D’altra parte, anche all’interno del governo del Pp le reazioni alle sentenza sono state contraddittorie. Se il ministro dell’Interno Fernández-Díaz, esponente dell’ala più conservatrice del partito, aveva commentato pubblicamente che considerava “il matrimonio solo come l’unione tra un uomo e una donna”, il ministro della Giustizia Ruíz-Gallardón – che da sindaco di Madrid aveva celebrato matrimoni tra persone dello stesso sesso – al conoscere la sentenza affermava che il governo non avrebbe apportato nessuna modifica alla legge. Una timida apertura confermata dal silenzio ambiguo di Mariano Rajoy, che evitava così un ulteriore e indesiderato fronte di conflitto politico. “Quello che sta succedendo qui, in Francia, negli Usa”, conclude Pallàs, “ci fa prevedere un effetto a catena anche in altri Paesi occidentali. Se le gerarchie cattoliche non lo accettano, è un problema loro”.

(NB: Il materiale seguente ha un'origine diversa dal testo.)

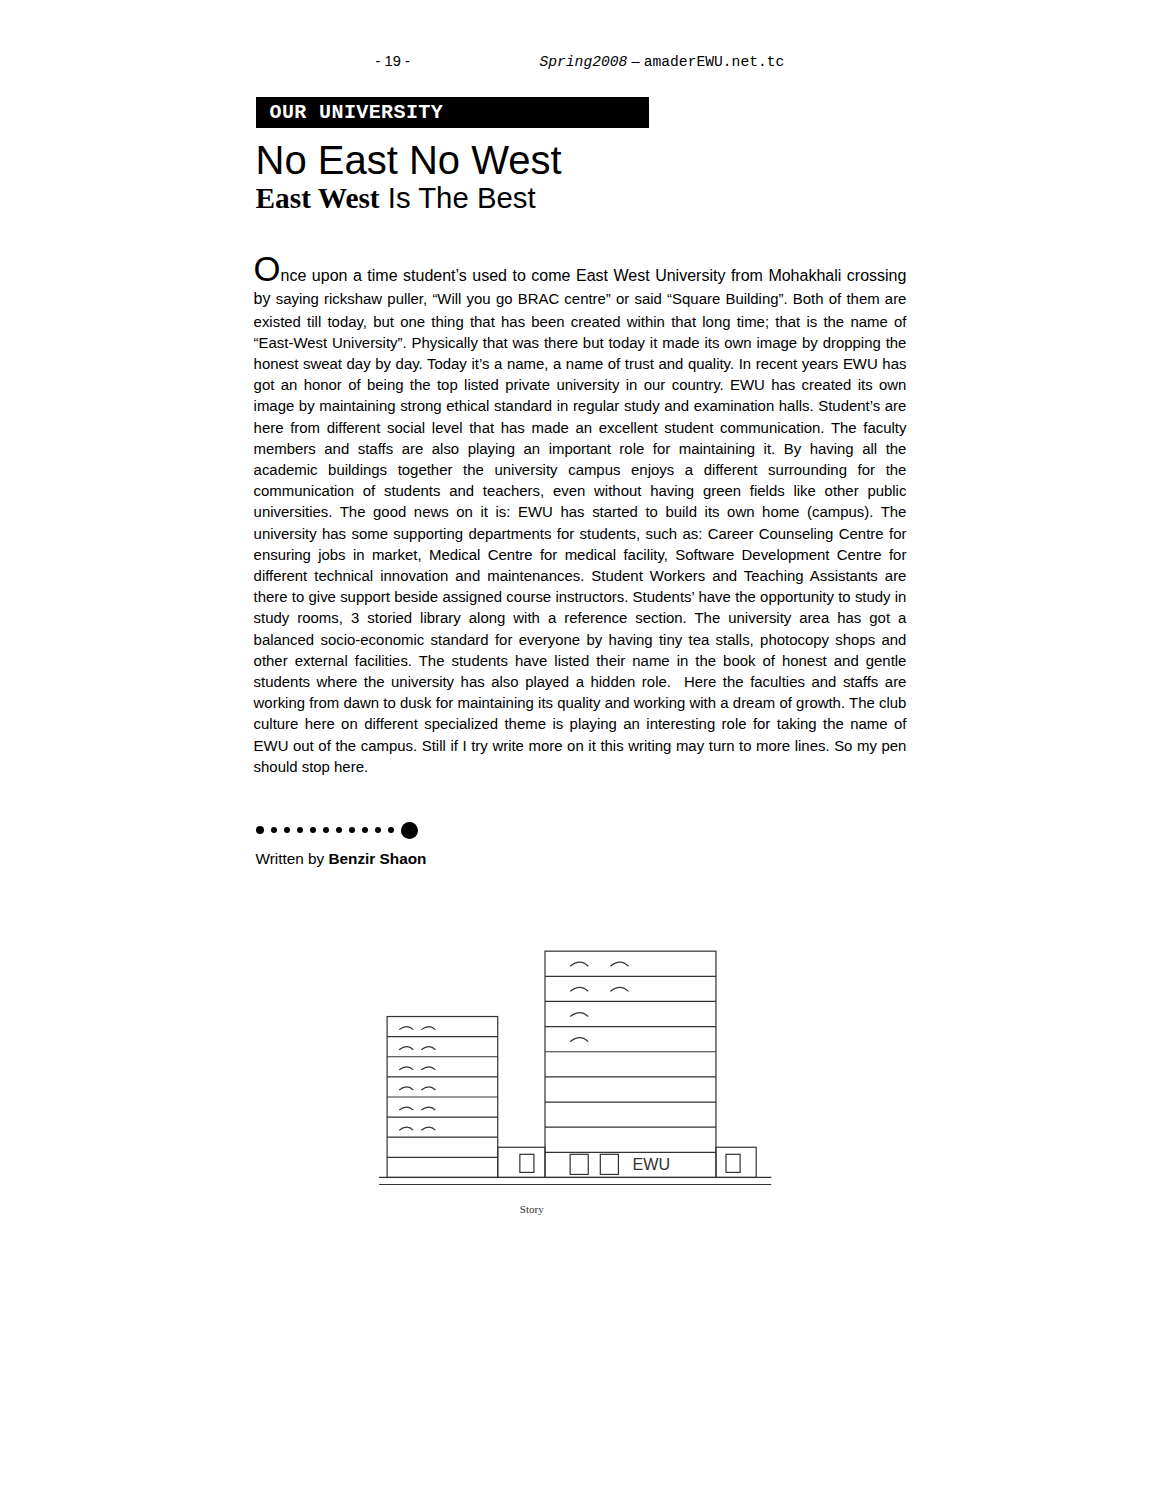- 19 - Spring2008 – amaderEWU.net.tc
OUR UNIVERSITY
No East No West
East West Is The Best
Once upon a time student’s used to come East West University from Mohakhali crossing by saying rickshaw puller, “Will you go BRAC centre” or said “Square Building”. Both of them are existed till today, but one thing that has been created within that long time; that is the name of “East-West University”. Physically that was there but today it made its own image by dropping the honest sweat day by day. Today it’s a name, a name of trust and quality. In recent years EWU has got an honor of being the top listed private university in our country. EWU has created its own image by maintaining strong ethical standard in regular study and examination halls. Student’s are here from different social level that has made an excellent student communication. The faculty members and staffs are also playing an important role for maintaining it. By having all the academic buildings together the university campus enjoys a different surrounding for the communication of students and teachers, even without having green fields like other public universities. The good news on it is: EWU has started to build its own home (campus). The university has some supporting departments for students, such as: Career Counseling Centre for ensuring jobs in market, Medical Centre for medical facility, Software Development Centre for different technical innovation and maintenances. Student Workers and Teaching Assistants are there to give support beside assigned course instructors. Students’ have the opportunity to study in study rooms, 3 storied library along with a reference section. The university area has got a balanced socio-economic standard for everyone by having tiny tea stalls, photocopy shops and other external facilities. The students have listed their name in the book of honest and gentle students where the university has also played a hidden role. Here the faculties and staffs are working from dawn to dusk for maintaining its quality and working with a dream of growth. The club culture here on different specialized theme is playing an interesting role for taking the name of EWU out of the campus. Still if I try write more on it this writing may turn to more lines. So my pen should stop here.
Written by Benzir Shaon
EWU Story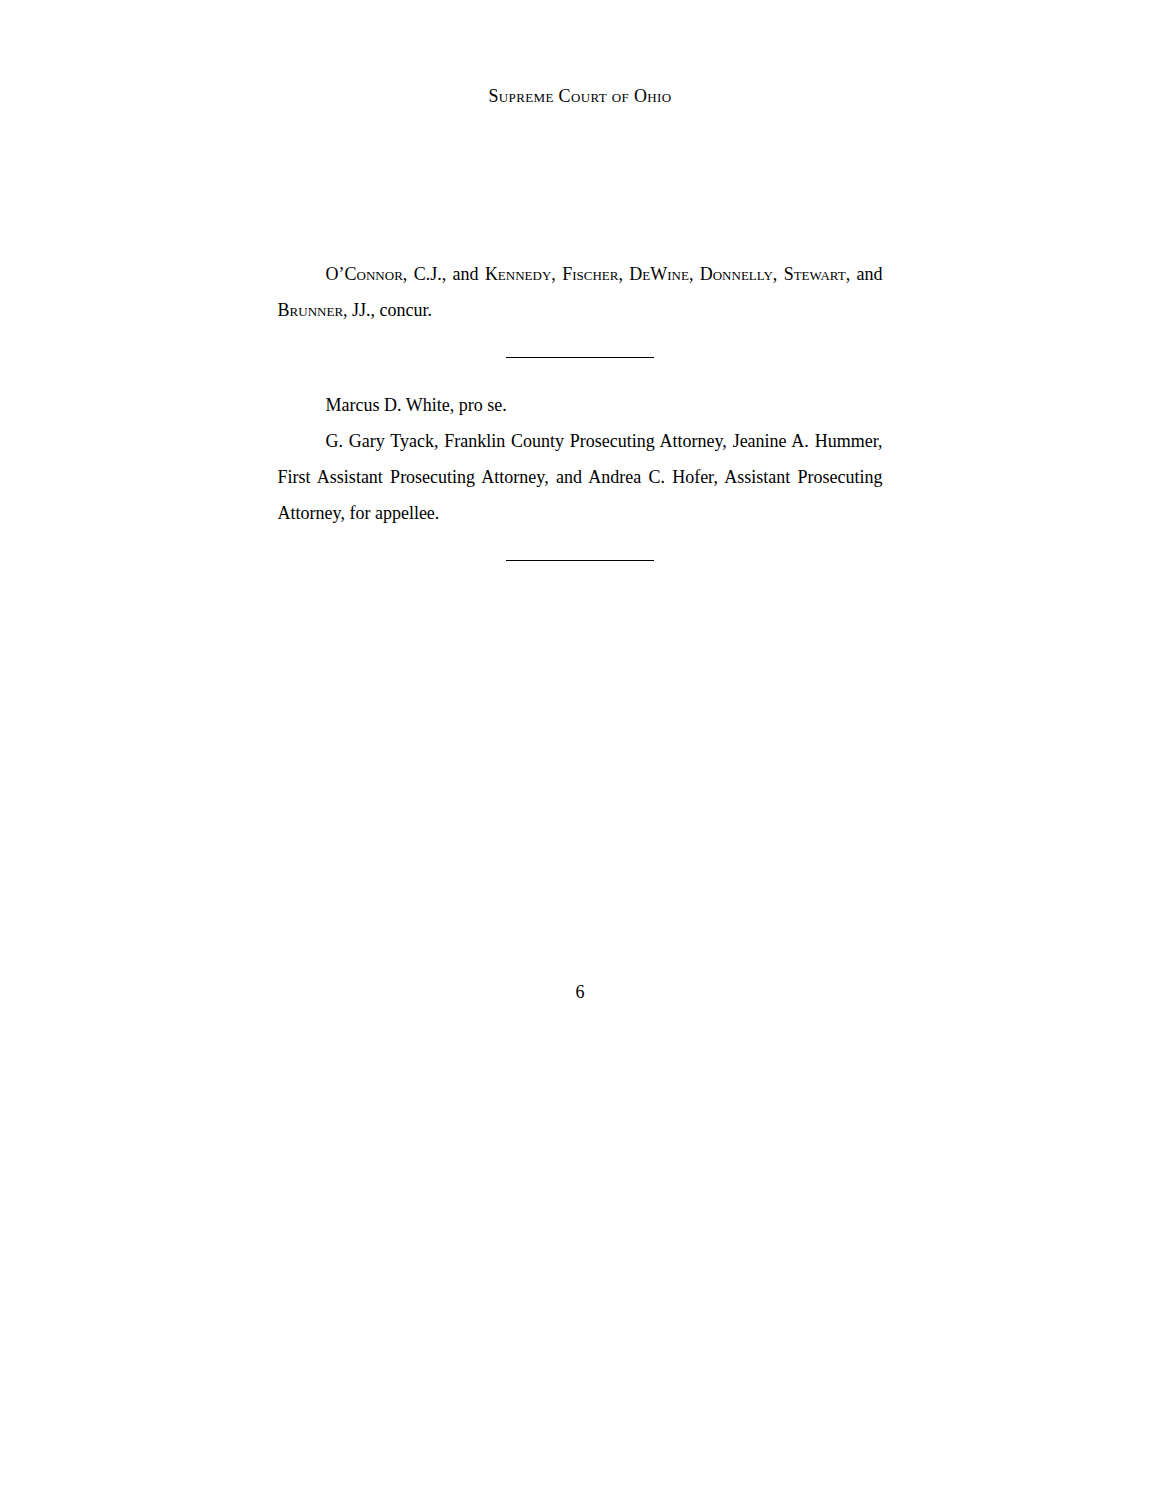Supreme Court of Ohio
O’Connor, C.J., and Kennedy, Fischer, DeWine, Donnelly, Stewart, and Brunner, JJ., concur.
Marcus D. White, pro se.
G. Gary Tyack, Franklin County Prosecuting Attorney, Jeanine A. Hummer, First Assistant Prosecuting Attorney, and Andrea C. Hofer, Assistant Prosecuting Attorney, for appellee.
6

“Sarei disposto a promettergli la luna purché accetti di sposarmi in chiesa”. Ferrán Rodríguez ha 48 anni e quasi la metà li ha trascorsi accanto al suo compagno Josep Borràs. Ferrán vive la fede cattolica in maniera fervida, ma è estremamente critico con le posizioni della Chiesa sull’omosessualità. “Come credente, considero l’amore tra me e Josep un’espressione dell’amore di Dio per l’umanità”, spiega mentre fissa lo sguardo sul volto del suo compagno sedutogli accanto. “Decidere di sposarci è stata una rivendicazione politica, una presa di posizione davanti a tutti i poteri, incluso quello religioso”, ribadisce Josep, che ha 52 anni e ha vissuto gli ultimi colpi di coda della repressione franchista. La coppia si è sposata nel novembre del 2006 e la notizia della sentenza è stato un motivo ulteriore per festeggiare il loro anniversario. Tuttavia, non nascondono che il cammino per il pieno riconoscimento dei diritti degli omosessuali è disseminato di ostacoli. Ferrán, ad esempio, insegna in un liceo privato religioso e ammette che associare il nome della scuola al suo gli creerebbe problemi di lavoro. Ma questo non scalfisce il suo ottimismo. “Quando tra 20 anni ci guarderemo indietro, sarà difficile spiegare le discriminazioni di cui siamo oggetto ora”, argomenta Ferrán, “e perfino la Chiesa accetterà, prima o poi, i matrimoni omosessuali”. “In quel momento, siccome so che lo renderebbe felice”, conclude Josep con un sorriso, “accetterò che mi porti all’altare”.